AFS Restores
Following this mornings unplanned restart of one of the Forum SAN storage machines, various AFS volumes (where your files are stored) have been affected. We are bringing these back on-line a partition at a time. Unfortunately there is a delay as we check each partition for file system consistency, to make sure there’s been no corruption.
We are doing this manually so we can bring each partition and associated volumes back as they pass their checks. This means volumes will come back gradually for users, rather than having everyone wait until the last partition is checked.
However, the process of reattaching the checked partition, does mean a shortish break in access to the already recovered volumes, so please bear with us if your home directory has been recovered, but you find that every hour or so it seems to freeze for a couple of minutes while we reattach another recovered partition.
We are giving priority to user volumes first, followed by group volumes. Missing group volumes will affect web pages served from those areas.
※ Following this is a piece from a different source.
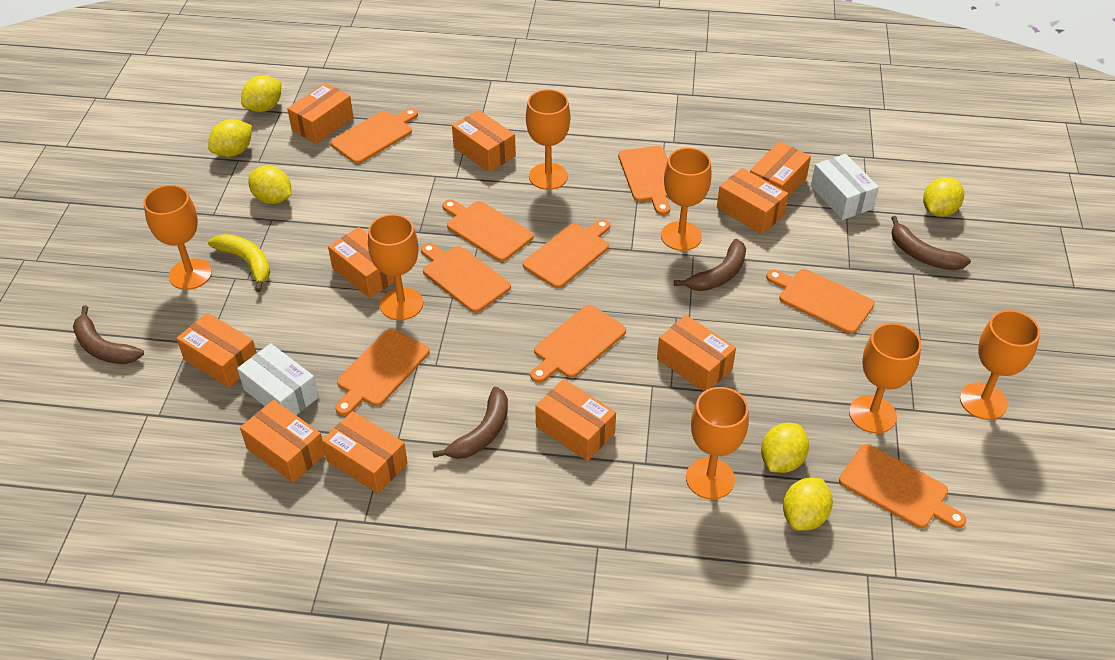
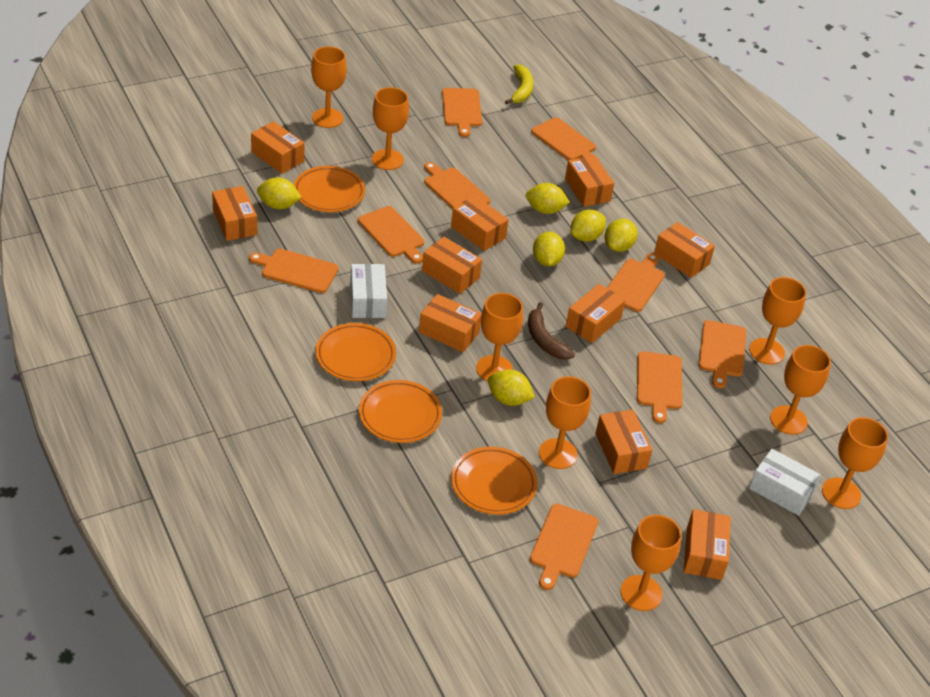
brown banana: 4 -> 1
orange goblet: 7 -> 8
orange plate: 0 -> 4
Apologies for the prolonged recovery, but we’re going as fast as we dare.
Neil
Update: A report explaining the actions that caused the unplanned break in service, and the steps to restore the data is available at https://wiki.inf.ed.ac.uk/twiki/pub/DICE/ServicesUnit/incident-report-10-11-11.pdf
squonk: vicepe – vicepl
crocotta: vicepe – vicepm
bunyip: vicepe – vicepl
cameleopard: vicepd – vicepf, viceph
A bit terse and poor formatting, but FYI volumes still affected.
# user group
bunyip 0 116
cameleopard 0 24
crocotta 384 3
squonk 647 1
Partitions still to be remounted:
squonk: vicep f, g, h
crocotta: vicep g, h, i, j
bunyip: vicep e, f, g, h, i, j, k, l
cameleopard: vicep d, e, f
Volumes still affected:
#----- user group
bunyip 0 116
cameleopard 0 13
crocotta 0 3
squonk 519 1
Out of a total of 5336 user volumes and 386 group volumes
Partitions still to be remounted:
squonk: vicep g*, h
crocotta: vicep g, i*, j
bunyip: vicep f*, g, h, i, j, k, l
cameleopard: vicep e, f*
* indicates the volume being checked, and so the next ones back. Unfortunately the ones left to check are 0.5TB or 1TB partitions, so take the longest to check.
# user group
bunyip 0 93
cameleopard 0 13
crocotta 0 3
squonk 519 1
All user volumes are now back. Some 70 group areas on:
bunyip vicep g, h, i, j, k, l
cameleopard vicep e
are still being checked, and then restored.
All files partitions and volumes have been restored. If you are still having problems, please contact support.